Design Principles That Prevent Vendor Lock-In
Regardless of how far you want to take vendor independence, keep in mind the following general design principles. Applied consistently, they will reduce the chance that any single vendor will gain structural leverage over your AI program:
- Use open standards such as DICOM, HL7/FHIR, DICOMweb, and ONNX where possible. Avoid proprietary data formats or inter-component APIs that cannot be reimplemented independently.
- Separate storage from compute so that imaging data, AI outputs, model artifacts (where available), and serving infrastructure are independently replaceable.
- Contract explicitly for data portability so that you can export AI outputs, logs, annotations, configuration data, validation evidence, and other model-related records in standard formats within an agreed period (e.g., 30 days of contract termination).
- Keep the platform multi-cloud ready through infrastructure-as-code.
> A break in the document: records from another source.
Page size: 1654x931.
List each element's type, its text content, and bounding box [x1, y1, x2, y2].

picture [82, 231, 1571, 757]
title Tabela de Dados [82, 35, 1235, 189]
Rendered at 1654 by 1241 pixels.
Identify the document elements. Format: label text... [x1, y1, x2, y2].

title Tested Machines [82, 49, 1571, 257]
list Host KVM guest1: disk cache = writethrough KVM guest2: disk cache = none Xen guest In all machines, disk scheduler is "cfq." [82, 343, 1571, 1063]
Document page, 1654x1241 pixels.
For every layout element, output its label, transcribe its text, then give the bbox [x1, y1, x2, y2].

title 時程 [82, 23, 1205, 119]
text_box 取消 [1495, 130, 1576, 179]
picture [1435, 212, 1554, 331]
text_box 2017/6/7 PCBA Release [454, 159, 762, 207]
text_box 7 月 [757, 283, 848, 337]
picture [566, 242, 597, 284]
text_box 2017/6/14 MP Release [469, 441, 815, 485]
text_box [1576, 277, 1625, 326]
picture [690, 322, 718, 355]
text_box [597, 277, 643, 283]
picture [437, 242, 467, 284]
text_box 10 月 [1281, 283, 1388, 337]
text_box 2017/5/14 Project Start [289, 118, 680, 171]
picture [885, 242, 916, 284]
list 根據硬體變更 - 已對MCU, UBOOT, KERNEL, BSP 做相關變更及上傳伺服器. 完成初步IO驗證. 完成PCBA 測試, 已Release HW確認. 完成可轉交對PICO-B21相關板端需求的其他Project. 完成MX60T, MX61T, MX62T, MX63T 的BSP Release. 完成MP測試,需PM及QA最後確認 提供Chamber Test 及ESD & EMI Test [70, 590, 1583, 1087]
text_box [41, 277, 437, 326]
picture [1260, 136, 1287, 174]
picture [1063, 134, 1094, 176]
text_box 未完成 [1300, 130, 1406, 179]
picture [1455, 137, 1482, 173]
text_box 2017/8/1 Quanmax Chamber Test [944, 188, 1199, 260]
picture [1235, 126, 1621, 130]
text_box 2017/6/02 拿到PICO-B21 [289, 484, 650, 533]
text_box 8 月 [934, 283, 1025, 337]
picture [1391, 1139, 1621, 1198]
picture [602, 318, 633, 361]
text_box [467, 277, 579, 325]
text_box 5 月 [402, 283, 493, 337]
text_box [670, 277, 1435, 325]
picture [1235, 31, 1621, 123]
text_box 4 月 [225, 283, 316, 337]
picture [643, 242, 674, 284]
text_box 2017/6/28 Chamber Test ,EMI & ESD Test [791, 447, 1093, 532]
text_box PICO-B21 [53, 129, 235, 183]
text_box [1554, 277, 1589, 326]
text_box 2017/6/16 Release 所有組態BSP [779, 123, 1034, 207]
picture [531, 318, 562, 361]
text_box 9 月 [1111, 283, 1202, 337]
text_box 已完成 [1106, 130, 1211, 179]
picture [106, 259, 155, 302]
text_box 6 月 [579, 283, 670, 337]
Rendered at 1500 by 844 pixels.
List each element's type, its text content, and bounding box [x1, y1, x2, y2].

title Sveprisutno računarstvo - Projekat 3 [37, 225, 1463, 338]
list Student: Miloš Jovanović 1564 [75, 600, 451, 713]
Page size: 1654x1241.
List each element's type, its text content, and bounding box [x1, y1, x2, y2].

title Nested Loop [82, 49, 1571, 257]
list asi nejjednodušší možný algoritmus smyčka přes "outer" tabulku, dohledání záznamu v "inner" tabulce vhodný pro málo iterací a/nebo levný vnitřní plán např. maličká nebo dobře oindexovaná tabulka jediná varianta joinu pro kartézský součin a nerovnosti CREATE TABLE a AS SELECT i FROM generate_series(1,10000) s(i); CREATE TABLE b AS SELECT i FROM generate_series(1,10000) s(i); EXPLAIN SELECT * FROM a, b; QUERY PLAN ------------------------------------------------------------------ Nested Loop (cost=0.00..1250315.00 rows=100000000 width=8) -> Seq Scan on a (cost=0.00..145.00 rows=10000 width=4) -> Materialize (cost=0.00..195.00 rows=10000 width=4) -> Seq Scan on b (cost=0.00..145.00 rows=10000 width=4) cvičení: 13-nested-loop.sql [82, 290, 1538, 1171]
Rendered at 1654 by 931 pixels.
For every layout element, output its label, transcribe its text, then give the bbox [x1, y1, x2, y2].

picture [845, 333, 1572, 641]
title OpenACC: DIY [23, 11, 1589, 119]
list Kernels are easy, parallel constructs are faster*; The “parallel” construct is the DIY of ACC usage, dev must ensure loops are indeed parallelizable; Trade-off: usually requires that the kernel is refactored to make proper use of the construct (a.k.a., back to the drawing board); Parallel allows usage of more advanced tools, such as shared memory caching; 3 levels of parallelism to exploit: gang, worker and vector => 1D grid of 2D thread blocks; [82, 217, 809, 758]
This preserves the ability to migrate between cloud providers as pricing and capability evolve.
- Run regular comparative evaluation so that new models can be benchmarked against existing ones.
Conclusion
I believe that artificial intelligence may prove as transformative for diagnostic radiology as the invention of cross-sectional imaging. But the organizations that gain the most from it will not necessarily be those that deploy the most algorithms first or sign contracts with the most prominent vendors. They will be the ones who build the governance, data architecture, and technical platform to own AI as a capability rather than consume it as a string of disconnected tools.